• Instructions for the task: From the entries below, copy out all lines holding "right".

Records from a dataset
Start of Block

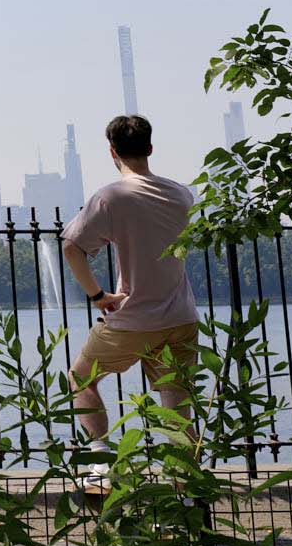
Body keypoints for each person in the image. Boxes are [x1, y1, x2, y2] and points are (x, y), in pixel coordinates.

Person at [61, 113, 200, 492]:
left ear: (112, 152)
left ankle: (102, 464)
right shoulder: (181, 194)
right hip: (181, 316)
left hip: (133, 317)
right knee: (176, 401)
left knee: (80, 378)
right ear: (150, 149)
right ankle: (183, 488)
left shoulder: (112, 197)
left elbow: (71, 246)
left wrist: (98, 295)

End of Block

• Result below:
right shoulder: (181, 194)
right hip: (181, 316)
right knee: (176, 401)
right ear: (150, 149)
right ankle: (183, 488)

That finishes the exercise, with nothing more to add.